En bref, vous demandez aux Européens de s'aligner sur l'actuelle politique américaine qui surdimensionne la menace iranienne. Mais peut-on croire sérieusement que l'Iran constitue une menace directe pour l'Europe?
- Nous prônons une troisième voie, celle de la résistance, parce que le régime des mollahs menace chaque jour la vie de nos compatriotes. Mais imaginez un instant qu'un pays qui est la métropole de l'intégrisme islamique et un soutien prouvé au terrorisme international soit doté de l'arme nucléaire et devienne une puissance régionale intouchable. Quel sera à ce moment-là son impact sur les masses musulmanes des pays pauvres du tiers et du quart monde et sur les intégristes des cellules dormantes? Avez-vous oublié ce qui s'est passé le 11 mars 2004 à Madrid ou l'assassinat de Theo Van Gogh aux Pays-Bas? Les signes d'intolérance et de fanatisme religieux se multiplient dans le monde occidental, cela n'est pas seulement un phantasme.

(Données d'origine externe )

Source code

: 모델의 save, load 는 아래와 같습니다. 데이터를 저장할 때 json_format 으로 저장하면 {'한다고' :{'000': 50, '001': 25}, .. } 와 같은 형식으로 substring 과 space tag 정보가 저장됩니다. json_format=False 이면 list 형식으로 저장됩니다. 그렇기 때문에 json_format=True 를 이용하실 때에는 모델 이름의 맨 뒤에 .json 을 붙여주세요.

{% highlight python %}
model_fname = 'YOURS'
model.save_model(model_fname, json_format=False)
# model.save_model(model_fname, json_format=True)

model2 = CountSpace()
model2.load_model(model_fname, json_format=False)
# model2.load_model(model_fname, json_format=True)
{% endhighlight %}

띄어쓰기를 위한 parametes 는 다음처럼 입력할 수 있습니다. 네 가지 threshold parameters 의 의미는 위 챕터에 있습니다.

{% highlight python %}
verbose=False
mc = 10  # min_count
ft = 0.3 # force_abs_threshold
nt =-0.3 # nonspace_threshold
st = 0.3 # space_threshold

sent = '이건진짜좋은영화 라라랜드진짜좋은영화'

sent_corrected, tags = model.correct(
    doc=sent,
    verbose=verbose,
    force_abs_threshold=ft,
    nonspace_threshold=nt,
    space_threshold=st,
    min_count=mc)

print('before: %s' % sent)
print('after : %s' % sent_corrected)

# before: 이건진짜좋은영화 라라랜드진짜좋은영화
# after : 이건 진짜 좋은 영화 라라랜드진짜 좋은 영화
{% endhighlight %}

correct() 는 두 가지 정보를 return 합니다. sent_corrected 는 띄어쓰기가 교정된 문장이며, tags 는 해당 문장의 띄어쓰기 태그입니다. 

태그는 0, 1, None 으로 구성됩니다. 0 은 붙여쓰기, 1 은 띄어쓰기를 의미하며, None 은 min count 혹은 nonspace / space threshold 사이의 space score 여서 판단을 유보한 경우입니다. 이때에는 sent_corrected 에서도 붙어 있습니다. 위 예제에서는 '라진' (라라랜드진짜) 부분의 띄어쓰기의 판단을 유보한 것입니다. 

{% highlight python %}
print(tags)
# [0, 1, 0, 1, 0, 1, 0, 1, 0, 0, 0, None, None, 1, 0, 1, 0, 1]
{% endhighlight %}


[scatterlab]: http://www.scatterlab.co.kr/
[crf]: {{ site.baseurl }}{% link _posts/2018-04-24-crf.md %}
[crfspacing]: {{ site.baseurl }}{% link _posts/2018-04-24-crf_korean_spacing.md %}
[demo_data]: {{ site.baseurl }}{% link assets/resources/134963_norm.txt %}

En quoi finalement l'OMPI constitue-t-elle un enjeu dans les rapports existants entre la communauté internationale et l'Iran?
- L'OMPI, en tant que principale et opposition structurée aux mollahs, constitue une menace réelle pour la survie du régime. Dans les faits, et malgré leurs dénégations de façade, les ayatollahs sont très conscients de cet état de fait. Cela explique que le premier gage de bonne volonté qu'il exige de ses interlocuteurs avant tout rapprochement ou négociation, notamment sur la question nucléaire et dans ses relations économiques et commerciales, soit la répression des moudjahiddin. C'est dans ce piège que l'administration Clinton est tombée en 1997, puis l'Union européenne en 2001. Pourtant, je suis sûr que le réalisme politique et une claire vision de l'avenir finiront par l'emporter sur des intérêts mercantiles à court terme, pétroliers, gaziers ou autres, face à la menace pour la paix, les valeurs démocratiques et l'équilibre mondial que constitue un Iran placé sous la coupe du fascisme islamique.

Note : 1Son frère, Kazem Radjavi, qui représentait l'Organisation des moudjahiddin du peuple d'Iran à la commission des droits de l'homme de l'ONU à Genève, a été assassiné le 24 avril 1990 à Coppet. Monireh, leur soeur, membre d'Amnesty International a été exécutée en Iran en 1988.